Especially in the Sonic, where I wrote, "I never really felt the turbo kick in. The Sonic had adequate power at low revs, which is a surprising place for such a tiny engine to spend most of its time."
I experienced no lag under light acceleration followed by a sudden burst of power as the turbocharger kicked in.
"We're making the old response issues go away with smaller turbos and more closely coupling them to the engine," McKinley said.
Merlo actually compared today's Dart turbo to the kind of engine found in the old Shadow. The 1.4-liter in the Dart produces a sprightly 184 foot-pounds of torque. But the real breakthrough is allowing that maximum torque to show up at 2,700 r.p.m., which is extremely early in the power curve. In the old engine, it probably showed up around 4,000 r.p.m.
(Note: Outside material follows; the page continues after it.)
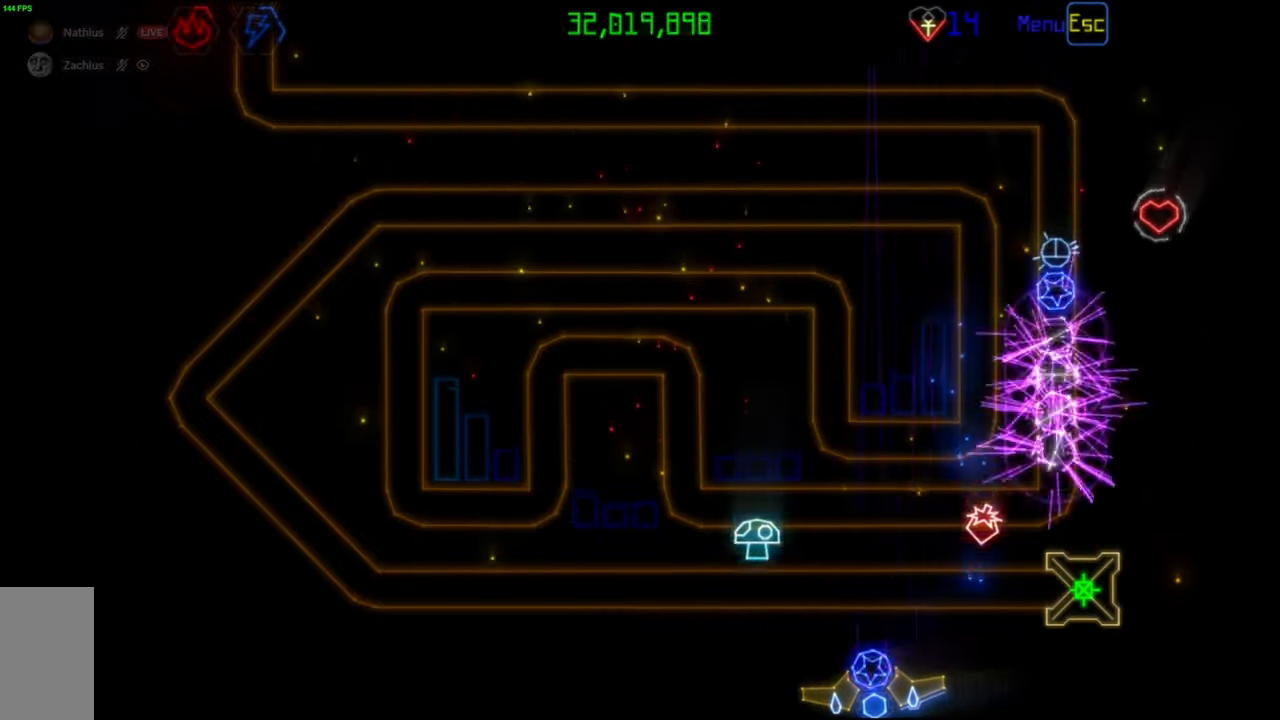
{"keys": [], "mouse": [], "events": []}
Other boosts: But small cars do not boost efficiency by turbochargers alone.
Rick Balsley, General Motors engineering group manager for charging, said the company had paired the turbochargers with direct fuel injection and cam phasing, which affect feeding and timing the engine to add power to engine efficiently.
"The turbo starts to make more and more sense when you do those other things," Balsley said.
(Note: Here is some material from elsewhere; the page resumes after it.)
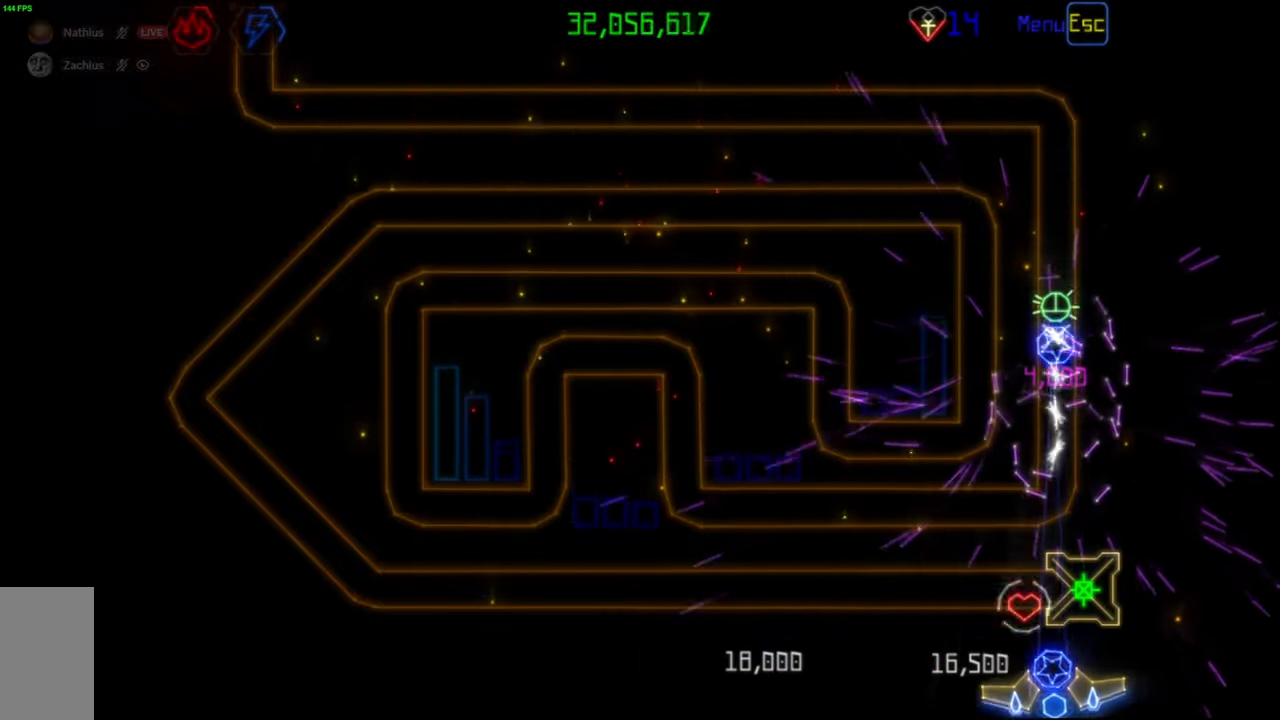
{"keys": [], "mouse": [], "events": [[300, "mouse_left", "down"], [350, "mouse_left", "up"]]}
Signing off: Shutdown was also a problem, once upon a the time, as the engine needed to be idled for a minute before turning it off. But new technologies address that, McKinley said.
"We've gotten to the point where we're water-cooling all the center housing so you don't have to shut it down for a minute," McKinley said. "We want it to be the feel of a larger, naturally aspirating engine."
Balsley explained that for GM, a thermo siphon allows the warm coolant to rise from the turbocharger and flow back to the radiator for cooling, and the cool liquid flows back into the turbocharger. The siphon allows the cooling cycle to continue even after the engine is shut off.
Longevity: Engineers of modern turbochargers have also worked hard to make the engine and turbochargers last longer. One feat has been water-cooling the bearing section of the turbocharger.
And manufacturers are demonstrating that they are confident that the turbos will last.
"Today's turbo has the same warranty as the engine," Balsley said.